Mr. Bentson has repeatedly failed to comply with court orders, and has yet to provide any legal excuse, justification, or explanation for his inaction. Mr. Bentson's disregard of court orders is wholly inappropriate and unprofessional. Such disregard implicates attorney discipline, an important state interest. See Canatella v. State of California, 404 F.3d 1106, 1110 (9th Cir. 2005) (citation omitted). "States traditionally have exercised extensive control over the professional conduct of attorneys," as each state has "an extremely important interest in maintaining and assuring the professional conduct of the attorneys it licenses." Id. (quoting Middlesex County Ethics Comm. v. Garden State Bar Ass'n, 457 U.S. 423, 434 (1982)). Since the State of California has an interest in maintaining the integrity of the legal profession and thus, the attorneys that it licenses, they should be aware of Mr. Bentson's behavior. Thus, the Court REPORTS (a) the finding of contempt and (b) the judgment against Mr. Bentson based on the sanctions order to the California State Bar. Mr. Bentson should be notified of such report.

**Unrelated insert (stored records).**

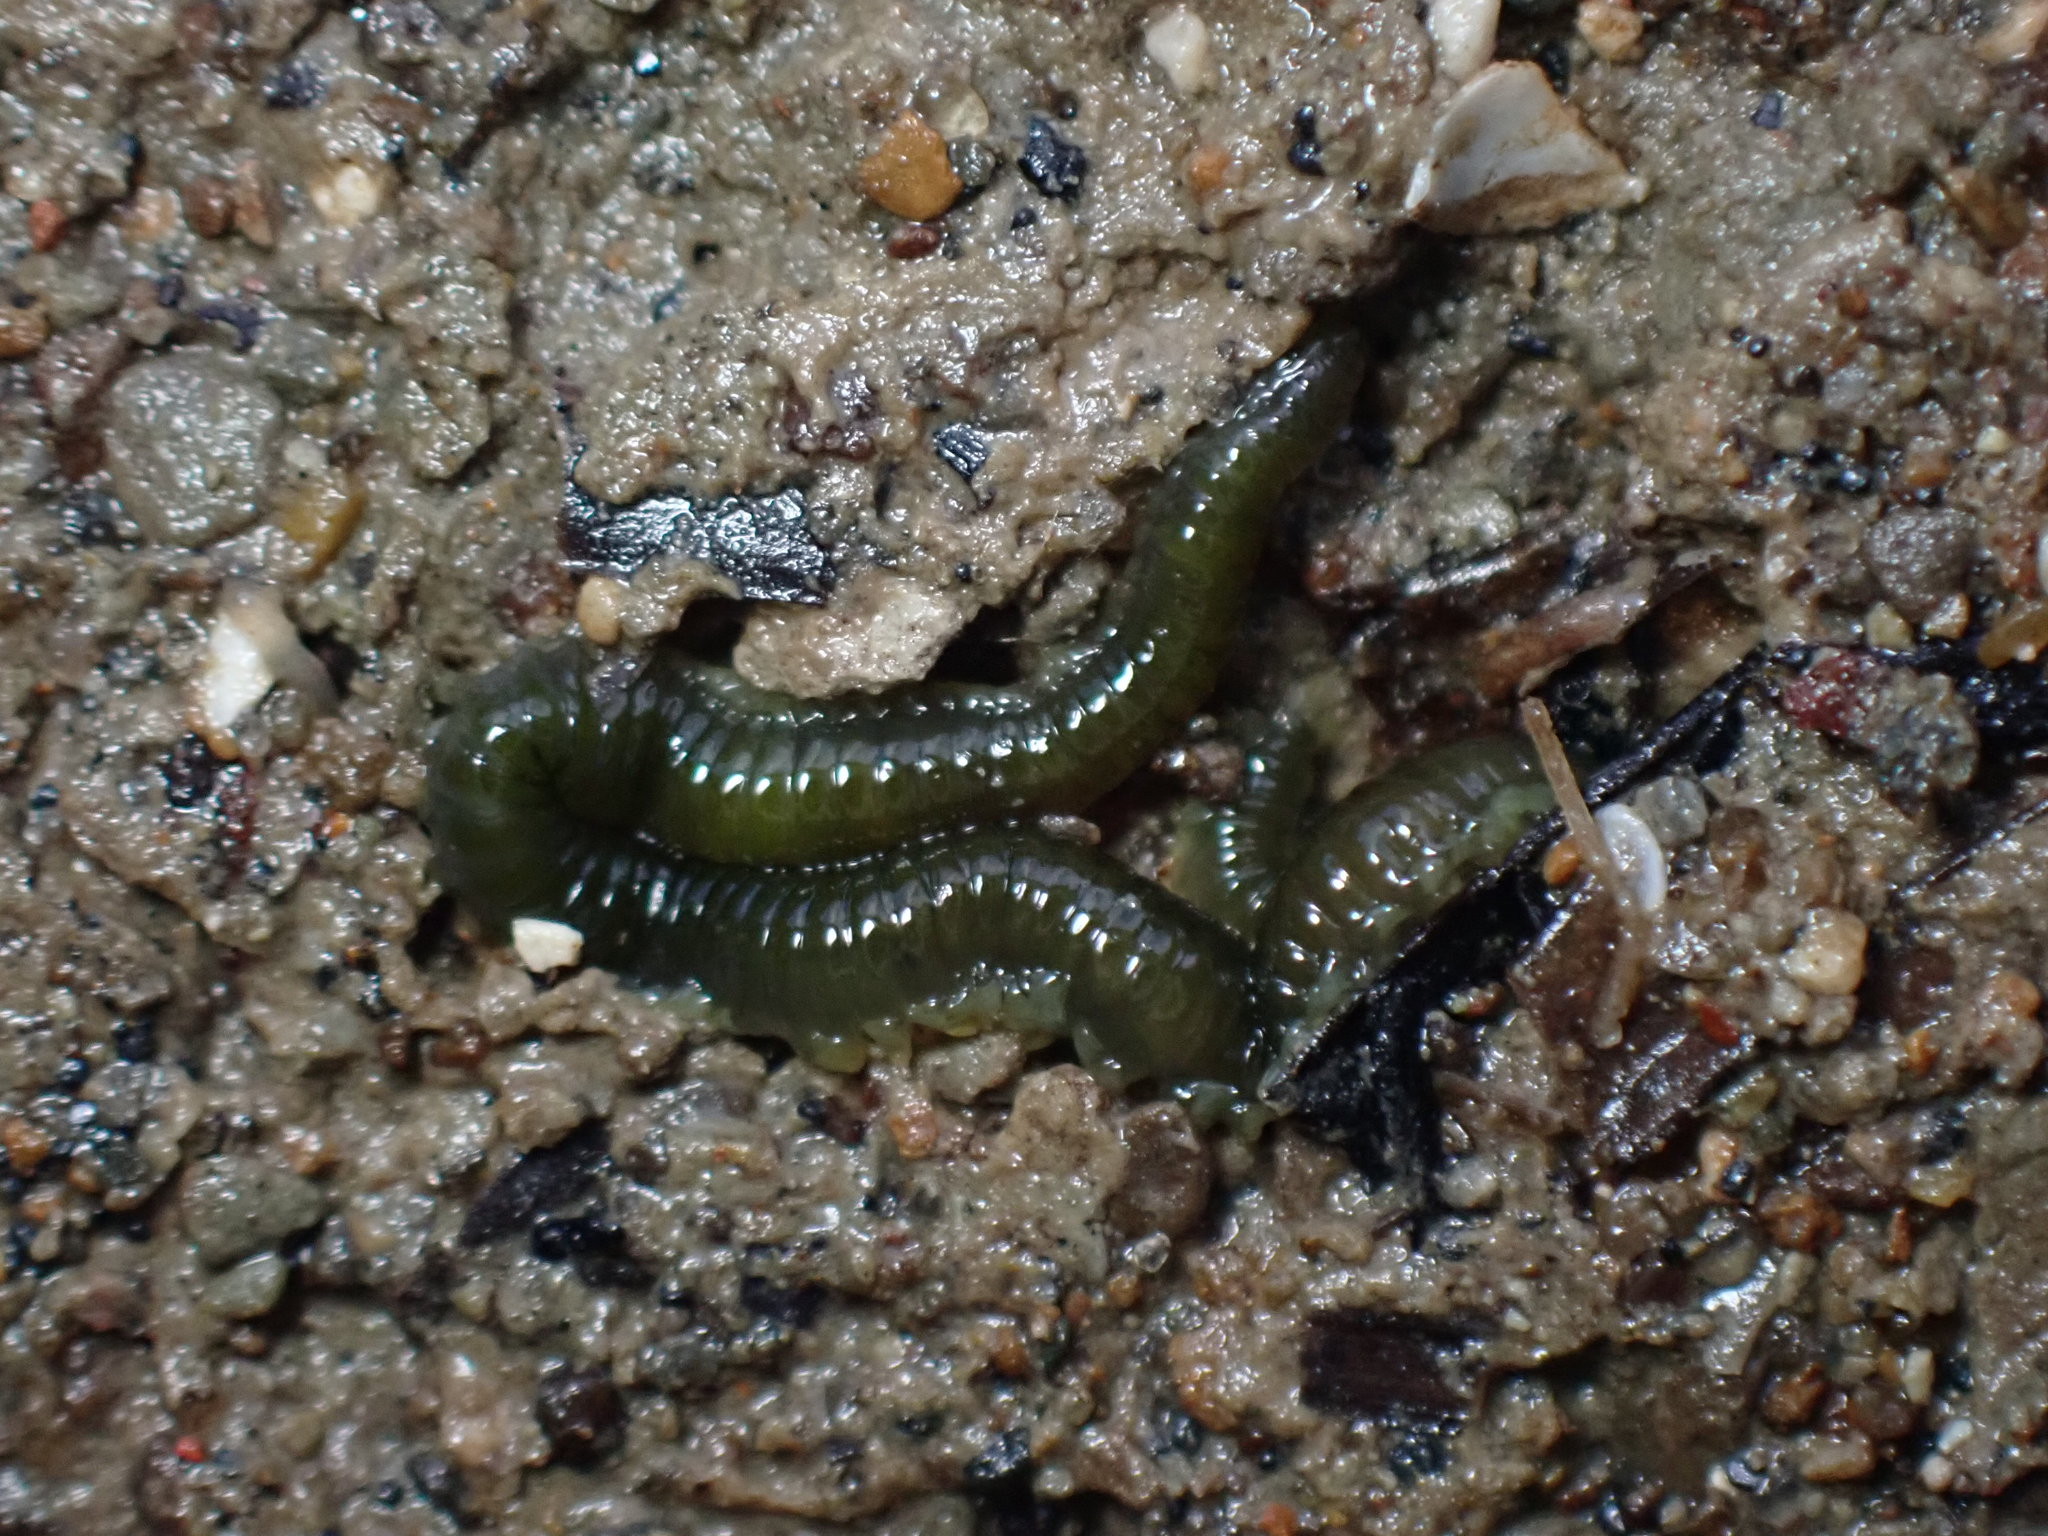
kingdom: Animalia
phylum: Annelida
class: Polychaeta
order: Phyllodocida
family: Phyllodocidae
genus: Eulalia
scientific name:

Accordingly, IT IS HEREBY ORDERED that the Court ADOPT the R&R, GRANT Defendants' Motion for Order Directing Issuance of Judgment against Mr. Bentson, FIND Mr. Bentson in CONTEMPT of the Court and ENTER JUDGMENT for the Defendants against Mr. Bentson in the amount of $4422.00. In addition, the Court will NOTIFY the California State Bar and Mr. Bentson of (a) the finding of contempt and (b) the judgment against Mr. Bentson based on the sanctions order.